▶ [TEXT PASSAGE]:
In seeking to speak for LGBT as a group, the Scottish Greens should also be more careful with the tone of the comments they make. Ross Greer told Holyrood that “Scotland is in many ways a harder place to be LGBT today than it was five years ago”. He also said “the existence of LGBTQ people, especially queer young people, has been called into question in a way many of us hoped was consigned to history … many LGBTQ Scots are afraid.”

Where to start? On Mr Greer’s point that Scotland is in many ways a harder place to be LGBT than it was five years ago, it is undermined, again, by the meaningless breadth of the acronym. LGBT includes G for gay and it would be remarkable, indeed incredible, to argue it’s harder for gay people now than it was in a society where there’s gay marriage, legal equality and broad social and cultural acceptance. So perhaps Mr Greer meant trans, in which case he should say so.

Mr Greer should also be careful about the kind of vocabulary he uses. “Queer” may be the word du jour among twentysomethings in the Scottish Green party but for a lot of older gay people it was, and still is, a slur with echoes of the 70s and 80s when it really was worse than it is now. How about some sensitivity over that? Or perhaps the advocacy the Scottish Greens purport to carry out for LGBT people only extends to certain types of gay?

The point is this: the idea of the Scottish Greens as LGBT spokespeople rests on fundamental misconceptions and flaws which are starting to unravel. The acronym. The idea that everyone under the acronym has similar characteristics or interests. The idea that everyone has similar opinions. The idea that everyone is happy to be called queer. And the idea that gay people would necessarily agree with Mr Harvie and Mr Greer. Which leaves us, I think, with a fairly clear takeaway message for the Greens today. Speak for yourself by all means. But you do not speak for gay people. Stop it.

▶ [WHAT YOU NEED TO DO]:
Copy the text on the Scottish Greens starting at "Where to start?" and ending at "should say so.", and switch "gay marriage" to "same-sex marriage".

▶ [EXTRACTED ENTRIES]:
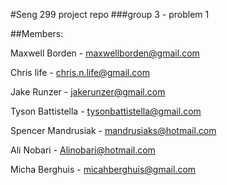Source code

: #Seng 299 project repo
###group 3 - problem 1

##Members:

Maxwell Borden - maxwellborden@gmail.com

Chris life - chris.n.life@gmail.com

Jake Runzer - jakerunzer@gmail.com

Tyson Battistella - tysonbattistella@gmail.com

Spencer Mandrusiak - mandrusiaks@hotmail.com

Ali Nobari - Alinobari@hotmail.com

Micha Berghuis - micahberghuis@gmail.com
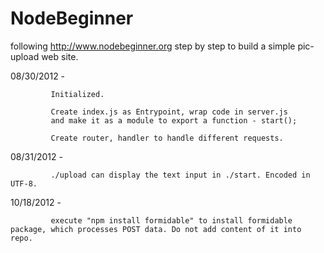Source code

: NodeBeginner
============

following http://www.nodebeginner.org step by step to build a simple pic-upload web site.

08/30/2012 - 

             Initialized.

             Create index.js as Entrypoint, wrap code in server.js 
             and make it as a module to export a function - start();

             Create router, handler to handle different requests.

08/31/2012 - 

             ./upload can display the text input in ./start. Encoded in UTF-8.

10/18/2012 - 
             
             execute "npm install formidable" to install formidable package, which processes POST data. Do not add content of it into repo.

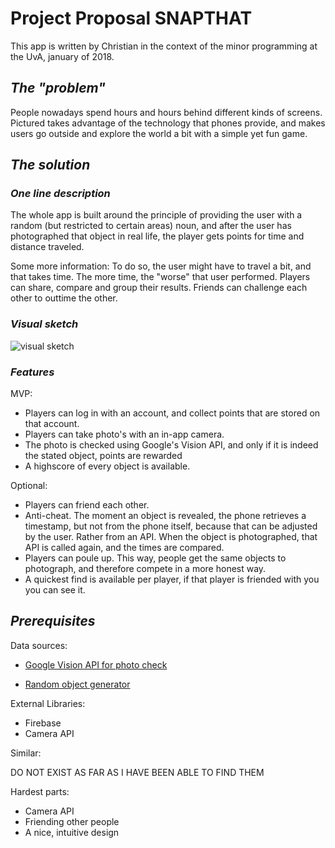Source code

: # Project Proposal SNAPTHAT

This app is written by Christian in the context of the minor programming at the UvA, january of 2018.

## *The "problem"*

People nowadays spend hours and hours behind different kinds of screens.
Pictured takes advantage of the technology that phones provide, and makes users go outside and explore the world a bit with a simple yet fun game.

## *The solution*

### *One line description*
The whole app is built around the principle of providing the user with a random (but restricted to certain areas) noun, and after the user has photographed that object in real life, the player gets points for time and distance traveled.

Some more information: To do so, the user might have to travel a bit, and that takes time. The more time, the "worse" that user performed. Players can share, compare and group their results. Friends can challenge each other to outtime the other.

### *Visual sketch*

![visual sketch](https://github.com/Segouta/Pictured/blob/master/doc/visual_sketch.jpeg)

### *Features*

MVP:

* Players can log in with an account, and collect points that are stored on that account.
* Players can take photo's with an in-app camera.
* The photo is checked using Google's Vision API, and only if it is indeed the stated object, points are rewarded
* A highscore of every object is available.

Optional:

* Players can friend each other.
* Anti-cheat. The moment an object is revealed, the phone retrieves a timestamp, but not from the phone itself, because that can be adjusted by the user. Rather from an API. When the object is photographed, that API is called again, and the times are compared.
* Players can poule up. This way, people get the same objects to photograph, and therefore compete in a more honest way.
* A quickest find is available per player, if that player is friended with you you can see it.

## *Prerequisites*

Data sources:

* [Google Vision API for photo check](https://cloud.google.com/vision/?utm_source=google&utm_medium=cpc&utm_campaign=emea-nl-all-nl-dr-bkws-all-all-trial-e-gcp-1003963&utm_content=text-ad-none-any-DEV_c-CRE_170512857568-ADGP_Desk+%7C+AW+SEM+%7C+BKWS+~+EXA_1%3A1_NL_NL_ML_Vision+API_google+vision+api-KWID_43700016973722688-kwd-203288731687-userloc_9064817&utm_term=KW_google%20vision%20api-ST_google+vision+api&ds_rl=1245734&gclid=Cj0KCQiAyszSBRDJARIsAHAqQ4pR8oo2cGZfocML-IIAcj9TMGbFpLQvhIGmITbpbAr9nqz_kU3C7tsaAjr-EALw_wcB&dclid=CJSVn6eoydgCFdQ44AodzhkHTA)

* [Random object generator](https://www.randomlists.com/things)


External Libraries:

* Firebase
* Camera API


Similar:

DO NOT EXIST AS FAR AS I HAVE BEEN ABLE TO FIND THEM


Hardest parts:

* Camera API
* Friending other people
* A nice, intuitive design
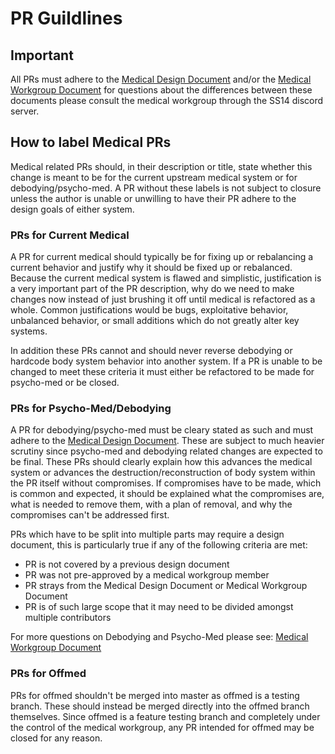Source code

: # PR Guildlines

## Important

All PRs must adhere to the [Medical Design Document](en/space-station-14/departments/medical.md) and/or the [Medical Workgroup Document](en/space-station-14/medical-workgroup.md) for questions about the differences between these documents please consult the medical workgroup through the SS14 discord server.

## How to label Medical PRs

Medical related PRs should, in their description or title, state whether this change is meant to be for the current upstream medical system or for debodying/psycho-med. A PR without these labels is not subject to closure unless the author is unable or unwilling to have their PR adhere to the design goals of either system. 

### PRs for Current Medical
A PR for current medical should typically be for fixing up or rebalancing a current behavior and justify why it should be fixed up or rebalanced. Because the current medical system is flawed and simplistic, justification is a very important part of the PR description, why do we need to make changes now instead of just brushing it off until medical is refactored as a whole. Common justifications would be bugs, exploitative behavior, unbalanced behavior, or small additions which do not greatly alter key systems. 

In addition these PRs cannot and should never reverse debodying or hardcode body system behavior into another system. If a PR is unable to be changed to meet these criteria it must either be refactored to be made for psycho-med or be closed. 

### PRs for Psycho-Med/Debodying
A PR for debodying/psycho-med must be cleary stated as such and must adhere to the [Medical Design Document](en/space-station-14/departments/medical.md). These are subject to much heavier scrutiny since psycho-med and debodying related changes are expected to be final. These PRs should clearly explain how this advances the medical system or advances the destruction/reconstruction of body system within the PR itself without compromises. If compromises have to be made, which is common and expected, it should be explained what the compromises are, what is needed to remove them, with a plan of removal, and why the compromises can't be addressed first. 

PRs which have to be split into multiple parts may require a design document, this is particularly true if any of the following criteria are met:
- PR is not covered by a previous design document
- PR was not pre-approved by a medical workgroup member
- PR strays from the Medical Design Document or Medical Workgroup Document
- PR is of such large scope that it may need to be divided amongst multiple contributors

For more questions on Debodying and Psycho-Med please see: [Medical Workgroup Document](en/space-station-14/medical-workgroup.md)

### PRs for Offmed
PRs for offmed shouldn't be merged into master as offmed is a testing branch. These should instead be merged directly into the offmed branch themselves. Since offmed is a feature testing branch and completely under the control of the medical workgroup, any PR intended for offmed may be closed for any reason.
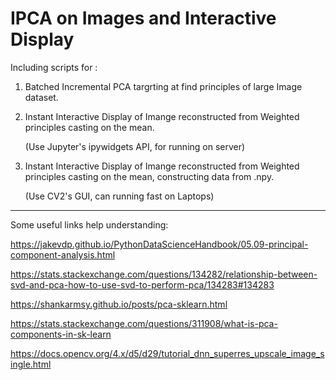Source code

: # IPCA on Images and Interactive Display
Including scripts for :

1. Batched Incremental PCA targrting at find principles of large Image dataset.

2. Instant Interactive Display of Imange reconstructed from Weighted principles casting on the mean. 

    (Use Jupyter's ipywidgets API, for running on server)

3. Instant Interactive Display of Imange reconstructed from Weighted principles casting on the mean, constructing data from .npy.

    (Use CV2's GUI, can running fast on Laptops)

***
Some useful links help understanding:

https://jakevdp.github.io/PythonDataScienceHandbook/05.09-principal-component-analysis.html

https://stats.stackexchange.com/questions/134282/relationship-between-svd-and-pca-how-to-use-svd-to-perform-pca/134283#134283

https://shankarmsy.github.io/posts/pca-sklearn.html

https://stats.stackexchange.com/questions/311908/what-is-pca-components-in-sk-learn

https://docs.opencv.org/4.x/d5/d29/tutorial_dnn_superres_upscale_image_single.html
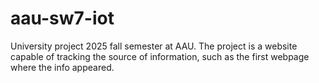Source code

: # aau-sw7-iot
University project 2025 fall semester at AAU. The project is a website capable of tracking the source of information, such as the first webpage where the info appeared.

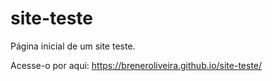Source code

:# site-teste

 Página inicial de um site teste.
 
 Acesse-o por aqui: https://breneroliveira.github.io/site-teste/
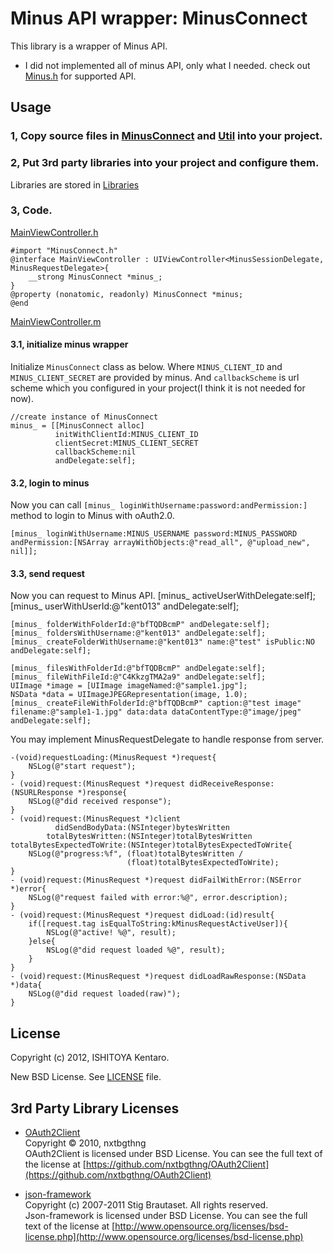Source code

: Minus API wrapper: MinusConnect
==================================

This library is a wrapper of Minus API.  
* I did not implemented all of minus API, only what I needed.
check out [Minus.h](https://github.com/kent013/MinusConnect/blob/master/MinusConnect/MinusConnect/MinusConnect.h) for supported API. 

Usage
---------------------------------
### 1, Copy source files in [MinusConnect](https://github.com/kent013/MinusConnect/tree/master/MinusConnect/MinusConnect) and [Util](https://github.com/kent013/MinusConnect/tree/master/MinusConnect/Util) into your project.


### 2, Put 3rd party libraries into your project and configure them.
Libraries are stored in [Libraries](https://github.com/kent013/MinusConnect/tree/master/Libraries)

### 3, Code.  

[MainViewController.h](https://github.com/kent013/MinusConnect/blob/master/MinusConnect/MainViewController.h)

    #import "MinusConnect.h"
    @interface MainViewController : UIViewController<MinusSessionDelegate, MinusRequestDelegate>{
        __strong MinusConnect *minus_;
    }
    @property (nonatomic, readonly) MinusConnect *minus; 
    @end

[MainViewController.m](https://github.com/kent013/MinusConnect/blob/master/MinusConnect/MainViewController.m)

#### 3.1, initialize minus wrapper
Initialize `MinusConnect` class as below. Where `MINUS_CLIENT_ID` and `MINUS_CLIENT_SECRET` are provided by minus. And `callbackScheme` is url scheme which you configured in your project(I think it is not needed for now). 

    //create instance of MinusConnect
    minus_ = [[MinusConnect alloc] 
              initWithClientId:MINUS_CLIENT_ID
              clientSecret:MINUS_CLIENT_SECRET 
              callbackScheme:nil 
              andDelegate:self];

#### 3.2, login to minus
Now you can call `[minus_ loginWithUsername:password:andPermission:]` method to login to Minus with oAuth2.0. 

    [minus_ loginWithUsername:MINUS_USERNAME password:MINUS_PASSWORD andPermission:[NSArray arrayWithObjects:@"read_all", @"upload_new", nil]];


#### 3.3, send request 
Now you can request to Minus API. 
    [minus_ activeUserWithDelegate:self];
    [minus_ userWithUserId:@"kent013" andDelegate:self];
    
    [minus_ folderWithFolderId:@"bfTQDBcmP" andDelegate:self];
    [minus_ foldersWithUsername:@"kent013" andDelegate:self];
    [minus_ createFolderWithUsername:@"kent013" name:@"test" isPublic:NO andDelegate:self];

    [minus_ filesWithFolderId:@"bfTQDBcmP" andDelegate:self];
    [minus_ fileWithFileId:@"C4KkzgTMA2a9" andDelegate:self];
    UIImage *image = [UIImage imageNamed:@"sample1.jpg"];
    NSData *data = UIImageJPEGRepresentation(image, 1.0);
    [minus_ createFileWithFolderId:@"bfTQDBcmP" caption:@"test image" filename:@"sample1-1.jpg" data:data dataContentType:@"image/jpeg" andDelegate:self];

You may implement MinusRequestDelegate to handle response from server. 

    -(void)requestLoading:(MinusRequest *)request{
        NSLog(@"start request");
    }
    - (void)request:(MinusRequest *)request didReceiveResponse:(NSURLResponse *)response{
        NSLog(@"did received response");
    }
    - (void)request:(MinusRequest *)client 
              didSendBodyData:(NSInteger)bytesWritten 
            totalBytesWritten:(NSInteger)totalBytesWritten
    totalBytesExpectedToWrite:(NSInteger)totalBytesExpectedToWrite{
        NSLog(@"progress:%f", (float)totalBytesWritten /
                              (float)totalBytesExpectedToWrite);
    }
    - (void)request:(MinusRequest *)request didFailWithError:(NSError *)error{
        NSLog(@"request failed with error:%@", error.description);
    }
    - (void)request:(MinusRequest *)request didLoad:(id)result{
        if([request.tag isEqualToString:kMinusRequestActiveUser]){
            NSLog(@"active! %@", result);
        }else{
            NSLog(@"did request loaded %@", result);
        }
    }
    - (void)request:(MinusRequest *)request didLoadRawResponse:(NSData *)data{
        NSLog(@"did request loaded(raw)");    
    }

License
-------------------------------------
Copyright (c) 2012, ISHITOYA Kentaro. 

New BSD License. See [LICENSE](https://github.com/kent013/MinusConnect/blob/master/LICENSE) file. 

3rd Party Library Licenses
------------------------------------
 * [OAuth2Client](https://github.com/nxtbgthng/OAuth2Client)  
    Copyright © 2010, nxtbgthng  
    OAuth2Client is licensed under BSD License. You can see the full text of the license at [https://github.com/nxtbgthng/OAuth2Client](https://github.com/nxtbgthng/OAuth2Client)

 * [json-framework](https://github.com/stig/json-framework/)  
    Copyright (c) 2007-2011 Stig Brautaset. All rights reserved.  
    Json-framework is licensed under BSD License. You can see the full text of the license at [http://www.opensource.org/licenses/bsd-license.php](http://www.opensource.org/licenses/bsd-license.php)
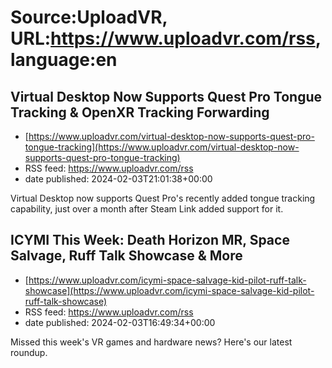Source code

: # Source:UploadVR, URL:https://www.uploadvr.com/rss, language:en

## Virtual Desktop Now Supports Quest Pro Tongue Tracking &amp; OpenXR Tracking Forwarding
 - [https://www.uploadvr.com/virtual-desktop-now-supports-quest-pro-tongue-tracking](https://www.uploadvr.com/virtual-desktop-now-supports-quest-pro-tongue-tracking)
 - RSS feed: https://www.uploadvr.com/rss
 - date published: 2024-02-03T21:01:38+00:00

Virtual Desktop now supports Quest Pro's recently added tongue tracking capability, just over a month after Steam Link added support for it.

## ICYMI This Week: Death Horizon MR, Space Salvage, Ruff Talk Showcase &amp; More
 - [https://www.uploadvr.com/icymi-space-salvage-kid-pilot-ruff-talk-showcase](https://www.uploadvr.com/icymi-space-salvage-kid-pilot-ruff-talk-showcase)
 - RSS feed: https://www.uploadvr.com/rss
 - date published: 2024-02-03T16:49:34+00:00

Missed this week's VR games and hardware news? Here's our latest roundup.

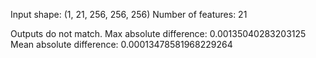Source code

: Input shape: (1, 21, 256, 256, 256)
Number of features: 21

Outputs do not match.
Max absolute difference: 0.00135040283203125
Mean absolute difference: 0.00013478581968229264
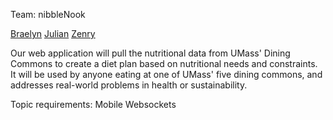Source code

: Team: nibbleNook

[Braelyn](/team/Braelyn.md)
[Julian](/team/Julian.md)
[Zenry](/team/Zenry.md)

Our web application will pull the nutritional data from UMass' Dining Commons to create a diet plan based on nutritional needs and constraints. It will be used by anyone eating at one of UMass' five dining commons, and addresses real-world problems in health or sustainability.

Topic requirements:
Mobile
Websockets
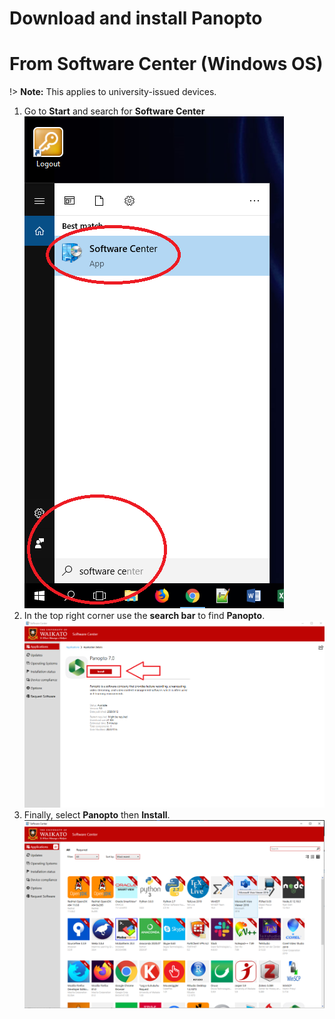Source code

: # Download and install Panopto
# From Software Center (Windows OS)
!> **Note:** This applies to university-issued devices.

1. Go to **Start** and search for **Software Center**
 ![](images/software-center-1.png)  
2. In the top right corner use the **search bar** to find **Panopto**.
![](images/Software-centre-new-UI-1.png)
3. Finally, select **Panopto** then **Install**.
![](images/list.png)
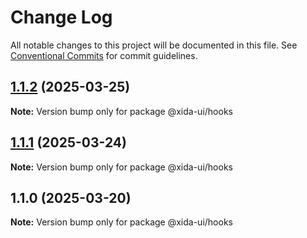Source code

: # Change Log

All notable changes to this project will be documented in this file.
See [Conventional Commits](https://conventionalcommits.org) for commit guidelines.

## [1.1.2](https://github.com/luoqwe123/Xida-ui/compare/v1.1.1...v1.1.2) (2025-03-25)

**Note:** Version bump only for package @xida-ui/hooks

## [1.1.1](https://github.com/luoqwe123/Xida-ui/compare/v1.1.0...v1.1.1) (2025-03-24)

**Note:** Version bump only for package @xida-ui/hooks

## 1.1.0 (2025-03-20)

**Note:** Version bump only for package @xida-ui/hooks
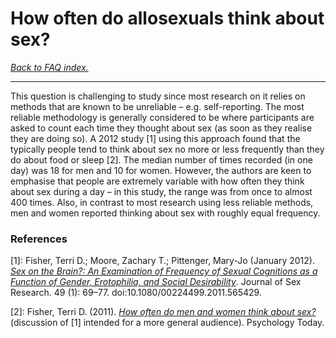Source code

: # How often do allosexuals think about sex?

[*Back to FAQ index.*](https://github.com/MissTeapot/LGBT-Wikis/blob/main/github_wiki/asexuality/faq.md)

---

This question is challenging to study since most research on it relies on methods that are known to be unreliable – e.g. self-reporting. The most reliable methodology is generally considered to be where participants are asked to count each time they thought about sex (as soon as they realise they are doing so). A 2012 study [1] using this approach found that the typically people tend to think about sex no more or less frequently than they do about food or sleep [2]. The median number of times recorded (in one day) was 18 for men and 10 for women. However, the authors are keen to emphasise that people are extremely variable with how often they think about sex during a day – in this study, the range was from once to almost 400 times. Also, in contrast to most research using less reliable methods, men and women reported thinking about sex with roughly equal frequency.

### References

[1]: Fisher, Terri D.; Moore, Zachary T.; Pittenger, Mary-Jo (January 2012). [*Sex on the Brain?: An Examination of Frequency of Sexual Cognitions as a Function of Gender, Erotophilia, and Social Desirability*](https://www.tandfonline.com/doi/abs/10.1080/00224499.2011.565429). Journal of Sex Research. 49 (1): 69–77. doi:10.1080/00224499.2011.565429.

[2]: Fisher, Terri D. (2011). [*How often do men and women think about sex?*](https://www.psychologytoday.com/us/blog/the-sexual-continuum/201112/how-often-do-men-and-women-think-about-sex) (discussion of [1] intended for a more general audience). Psychology Today.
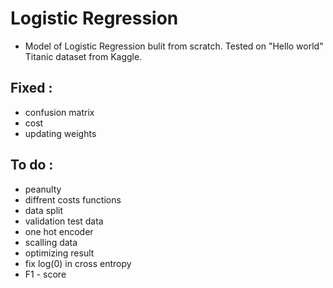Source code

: # Logistic Regression
* Model of Logistic Regression bulit from scratch. Tested on "Hello world" Titanic dataset from Kaggle. 

## Fixed :
* confusion matrix
* cost
* updating weights 

## To do : 
* peanulty
* diffrent costs functions
* data split 
* validation test data
* one hot encoder
* scalling data
* optimizing result
* fix log(0) in cross entropy
* F1 - score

▶ [WRITTEN SOLUTION]:
Where to start? On Mr Greer’s point that Scotland is in many ways a harder place to be LGBT than it was five years ago, it is undermined, again, by the meaningless breadth of the acronym. LGBT includes G for gay and it would be remarkable, indeed incredible, to argue it’s harder for gay people now than it was in a society where there’s same-sex marriage, legal equality and broad social and cultural acceptance. So perhaps Mr Greer meant trans, in which case he should say so.